Under President Juan Luis Sanfuentes, Iñiguez served as Minister of Justice and Public Instruction from 20 November 1916 to 14 July 1917. While responsible for public education, he submitted a proposal to Congress for the establishment of 4,000 additional primary schools, intended to expand access to basic education. His tenure also saw the construction of several large school buildings in Santiago and other Chilean cities.

Iñiguez was elected to the Chamber of Deputies for Caupolicán for the 1915–1918 legislative term. He served on the permanent committees for foreign relations and colonization and for public instruction.

He was subsequently elected deputy for La Laja, Nacimiento and Mulchén for the 1918–1921 term, during which he was a member of the permanent committee for foreign relations and colonization. In 1919, he travelled to the United Kingdom as an extraordinary envoy and minister plenipotentiary representing the Chilean parliament. During the mission, he addressed the House of Lords and also visited the House of Commons.

===Later career===
In November 1922, during a journey from Europe to Chile, Iñiguez accompanied the transportation of the Monument to the Heroes of La Concepción, a work created by his wife, Rebeca Matte.

In 1927, Iñiguez represented Chile at the League of Nations, where he participated in the organization's disarmament work. On 24 September of that year, he addressed a plenary session of the League to present the Chilean government's position.

Following the death of their daughter in Switzerland in September 1926, Iñiguez and his wife returned to Chile.
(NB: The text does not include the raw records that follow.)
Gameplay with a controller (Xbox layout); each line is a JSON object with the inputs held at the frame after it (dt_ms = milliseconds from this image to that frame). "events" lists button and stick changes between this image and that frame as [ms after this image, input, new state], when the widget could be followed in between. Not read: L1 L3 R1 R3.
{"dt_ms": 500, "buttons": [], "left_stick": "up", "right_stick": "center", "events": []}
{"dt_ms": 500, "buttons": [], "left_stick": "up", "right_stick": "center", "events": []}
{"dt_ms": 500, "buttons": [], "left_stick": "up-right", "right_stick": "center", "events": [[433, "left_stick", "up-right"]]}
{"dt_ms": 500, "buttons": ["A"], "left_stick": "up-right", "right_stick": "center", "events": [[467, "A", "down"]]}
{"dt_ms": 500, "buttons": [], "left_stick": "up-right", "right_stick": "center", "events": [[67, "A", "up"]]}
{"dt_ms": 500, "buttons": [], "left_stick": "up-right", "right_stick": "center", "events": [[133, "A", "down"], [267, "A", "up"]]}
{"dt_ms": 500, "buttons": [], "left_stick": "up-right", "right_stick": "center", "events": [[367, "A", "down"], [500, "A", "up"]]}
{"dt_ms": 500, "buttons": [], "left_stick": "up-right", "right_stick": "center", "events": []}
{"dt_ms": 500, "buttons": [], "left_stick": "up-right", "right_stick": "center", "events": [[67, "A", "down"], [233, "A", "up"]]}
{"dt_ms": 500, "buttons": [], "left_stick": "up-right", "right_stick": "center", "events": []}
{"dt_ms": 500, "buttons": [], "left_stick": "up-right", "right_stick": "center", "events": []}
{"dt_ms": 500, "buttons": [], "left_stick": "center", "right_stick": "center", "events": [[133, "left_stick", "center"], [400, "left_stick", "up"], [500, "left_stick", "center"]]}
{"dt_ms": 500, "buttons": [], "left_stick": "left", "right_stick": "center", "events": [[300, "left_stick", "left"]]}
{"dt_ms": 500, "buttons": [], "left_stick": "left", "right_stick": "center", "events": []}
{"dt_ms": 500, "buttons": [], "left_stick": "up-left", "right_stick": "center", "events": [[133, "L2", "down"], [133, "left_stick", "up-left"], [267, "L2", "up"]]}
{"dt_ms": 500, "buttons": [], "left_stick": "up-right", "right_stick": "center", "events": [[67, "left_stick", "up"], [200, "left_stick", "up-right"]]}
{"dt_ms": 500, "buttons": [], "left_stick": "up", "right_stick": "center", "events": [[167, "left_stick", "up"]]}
They moved back to France in February 1929, and Matte died in Paris on 15 May of that year.

Iñiguez received several foreign decorations during his public career, including the French Legion of Honour, Spain's Order of Charles III, the Royal Victorian Order, and the Italian Order of the Crown of Italy. He was also associated with several Chilean social institutions, including the Club de la Unión, Club Hípico, Club de Viña del Mar and Círculo Naval de Valparaíso.

Iñiguez died in France on 14 November 1940.